Exercise objective. Lines containing the string "pixel": how many are there below? Answer with the number only.

*** Raw data ***

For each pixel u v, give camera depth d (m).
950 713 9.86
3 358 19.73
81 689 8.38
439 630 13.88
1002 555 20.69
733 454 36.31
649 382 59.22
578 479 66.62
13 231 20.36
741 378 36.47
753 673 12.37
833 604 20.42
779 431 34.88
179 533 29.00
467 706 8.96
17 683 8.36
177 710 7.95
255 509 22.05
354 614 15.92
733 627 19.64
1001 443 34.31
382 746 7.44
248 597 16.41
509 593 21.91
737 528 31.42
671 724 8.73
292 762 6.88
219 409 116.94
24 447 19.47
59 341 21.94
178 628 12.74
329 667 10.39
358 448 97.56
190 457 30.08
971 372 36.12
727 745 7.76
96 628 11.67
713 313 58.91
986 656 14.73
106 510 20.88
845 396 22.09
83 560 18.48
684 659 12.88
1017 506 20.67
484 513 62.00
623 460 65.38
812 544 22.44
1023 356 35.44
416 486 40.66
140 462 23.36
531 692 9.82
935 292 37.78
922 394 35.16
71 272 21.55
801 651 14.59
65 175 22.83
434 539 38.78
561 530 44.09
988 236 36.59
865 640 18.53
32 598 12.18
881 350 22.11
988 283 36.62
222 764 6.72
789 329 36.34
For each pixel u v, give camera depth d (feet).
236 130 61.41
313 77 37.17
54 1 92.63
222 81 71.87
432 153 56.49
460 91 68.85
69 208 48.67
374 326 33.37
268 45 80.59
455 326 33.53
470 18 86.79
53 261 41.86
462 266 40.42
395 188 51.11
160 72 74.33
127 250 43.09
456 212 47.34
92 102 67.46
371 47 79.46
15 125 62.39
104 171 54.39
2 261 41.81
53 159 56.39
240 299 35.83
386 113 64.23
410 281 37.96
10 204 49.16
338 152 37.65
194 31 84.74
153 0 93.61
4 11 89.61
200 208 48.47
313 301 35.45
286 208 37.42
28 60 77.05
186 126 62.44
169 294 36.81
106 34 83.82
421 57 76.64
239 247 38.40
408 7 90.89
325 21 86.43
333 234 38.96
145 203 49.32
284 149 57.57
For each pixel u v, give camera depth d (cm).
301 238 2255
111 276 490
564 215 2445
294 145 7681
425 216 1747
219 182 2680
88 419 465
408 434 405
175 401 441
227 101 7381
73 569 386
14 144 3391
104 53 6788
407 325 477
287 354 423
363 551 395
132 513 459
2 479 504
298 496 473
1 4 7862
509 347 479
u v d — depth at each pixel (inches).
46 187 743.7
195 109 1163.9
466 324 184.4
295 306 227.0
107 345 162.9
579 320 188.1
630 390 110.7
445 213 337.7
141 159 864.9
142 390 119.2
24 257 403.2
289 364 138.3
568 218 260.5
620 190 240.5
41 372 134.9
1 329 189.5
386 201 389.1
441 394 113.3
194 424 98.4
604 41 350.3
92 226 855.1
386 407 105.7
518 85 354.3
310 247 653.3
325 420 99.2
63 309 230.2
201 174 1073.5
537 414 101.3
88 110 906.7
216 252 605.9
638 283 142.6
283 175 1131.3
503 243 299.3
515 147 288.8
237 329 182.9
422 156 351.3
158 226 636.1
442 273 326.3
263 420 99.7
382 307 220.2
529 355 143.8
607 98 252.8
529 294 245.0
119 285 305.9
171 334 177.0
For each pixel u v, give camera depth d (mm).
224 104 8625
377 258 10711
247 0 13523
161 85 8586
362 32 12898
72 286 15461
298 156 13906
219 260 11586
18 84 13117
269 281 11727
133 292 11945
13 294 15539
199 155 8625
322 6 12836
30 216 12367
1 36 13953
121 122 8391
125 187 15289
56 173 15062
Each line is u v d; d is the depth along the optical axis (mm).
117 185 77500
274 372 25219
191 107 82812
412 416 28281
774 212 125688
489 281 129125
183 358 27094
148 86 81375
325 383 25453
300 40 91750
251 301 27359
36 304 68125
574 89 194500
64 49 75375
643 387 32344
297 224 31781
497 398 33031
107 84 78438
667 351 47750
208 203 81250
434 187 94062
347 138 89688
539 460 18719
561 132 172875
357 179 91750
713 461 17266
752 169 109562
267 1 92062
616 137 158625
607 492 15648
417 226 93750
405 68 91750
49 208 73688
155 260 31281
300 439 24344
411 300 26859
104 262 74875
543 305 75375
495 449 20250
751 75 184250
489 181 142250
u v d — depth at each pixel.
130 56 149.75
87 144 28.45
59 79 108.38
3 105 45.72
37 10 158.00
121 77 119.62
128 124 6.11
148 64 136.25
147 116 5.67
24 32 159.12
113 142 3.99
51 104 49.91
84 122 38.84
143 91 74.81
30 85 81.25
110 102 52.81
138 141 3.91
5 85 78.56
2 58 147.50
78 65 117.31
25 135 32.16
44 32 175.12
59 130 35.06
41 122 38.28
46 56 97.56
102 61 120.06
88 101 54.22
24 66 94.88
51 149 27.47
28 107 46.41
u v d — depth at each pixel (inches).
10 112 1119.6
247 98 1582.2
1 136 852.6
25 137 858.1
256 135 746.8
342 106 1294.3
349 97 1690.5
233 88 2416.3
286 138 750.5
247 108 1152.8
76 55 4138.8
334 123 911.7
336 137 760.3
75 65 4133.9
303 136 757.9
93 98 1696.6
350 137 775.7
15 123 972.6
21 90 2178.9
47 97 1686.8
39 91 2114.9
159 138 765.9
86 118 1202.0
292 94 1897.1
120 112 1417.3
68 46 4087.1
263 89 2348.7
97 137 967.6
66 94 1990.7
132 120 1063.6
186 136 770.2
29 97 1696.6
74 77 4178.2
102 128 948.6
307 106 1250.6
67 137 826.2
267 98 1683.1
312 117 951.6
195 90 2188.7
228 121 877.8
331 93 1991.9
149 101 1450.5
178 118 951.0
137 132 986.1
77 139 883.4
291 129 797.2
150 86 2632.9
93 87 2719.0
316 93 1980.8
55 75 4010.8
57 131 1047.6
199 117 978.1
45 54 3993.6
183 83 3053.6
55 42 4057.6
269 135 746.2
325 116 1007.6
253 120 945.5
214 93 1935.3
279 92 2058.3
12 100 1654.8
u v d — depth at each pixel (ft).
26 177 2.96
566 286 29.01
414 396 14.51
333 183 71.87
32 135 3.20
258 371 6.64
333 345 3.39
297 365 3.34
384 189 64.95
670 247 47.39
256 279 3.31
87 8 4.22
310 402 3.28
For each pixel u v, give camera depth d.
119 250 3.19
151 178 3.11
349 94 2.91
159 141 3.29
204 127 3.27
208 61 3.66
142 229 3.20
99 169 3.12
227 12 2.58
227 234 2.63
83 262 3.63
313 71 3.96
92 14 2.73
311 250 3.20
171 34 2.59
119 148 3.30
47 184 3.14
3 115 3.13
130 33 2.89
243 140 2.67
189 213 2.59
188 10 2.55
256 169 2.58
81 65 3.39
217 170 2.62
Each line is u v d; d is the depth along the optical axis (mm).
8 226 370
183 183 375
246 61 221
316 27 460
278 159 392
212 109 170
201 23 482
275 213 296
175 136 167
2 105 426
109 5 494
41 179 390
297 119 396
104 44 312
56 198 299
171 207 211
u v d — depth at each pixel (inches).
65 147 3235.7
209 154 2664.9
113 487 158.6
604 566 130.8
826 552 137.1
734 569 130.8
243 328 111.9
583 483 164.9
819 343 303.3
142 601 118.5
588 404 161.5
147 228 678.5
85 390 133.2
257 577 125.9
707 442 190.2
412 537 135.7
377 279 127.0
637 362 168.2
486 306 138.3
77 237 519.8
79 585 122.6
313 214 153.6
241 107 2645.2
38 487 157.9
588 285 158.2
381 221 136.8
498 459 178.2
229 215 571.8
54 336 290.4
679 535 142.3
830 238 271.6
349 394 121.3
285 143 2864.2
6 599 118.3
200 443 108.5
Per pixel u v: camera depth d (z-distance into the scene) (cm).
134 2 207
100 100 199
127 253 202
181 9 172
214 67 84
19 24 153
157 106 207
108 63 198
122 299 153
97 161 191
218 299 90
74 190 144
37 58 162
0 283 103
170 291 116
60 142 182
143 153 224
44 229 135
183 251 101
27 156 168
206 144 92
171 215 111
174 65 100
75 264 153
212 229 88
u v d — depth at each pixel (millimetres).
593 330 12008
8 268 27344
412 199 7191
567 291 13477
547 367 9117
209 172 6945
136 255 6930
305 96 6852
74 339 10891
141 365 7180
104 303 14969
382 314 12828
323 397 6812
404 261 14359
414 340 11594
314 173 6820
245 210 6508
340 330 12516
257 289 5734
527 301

*** End of Raw data ***

Task result. 12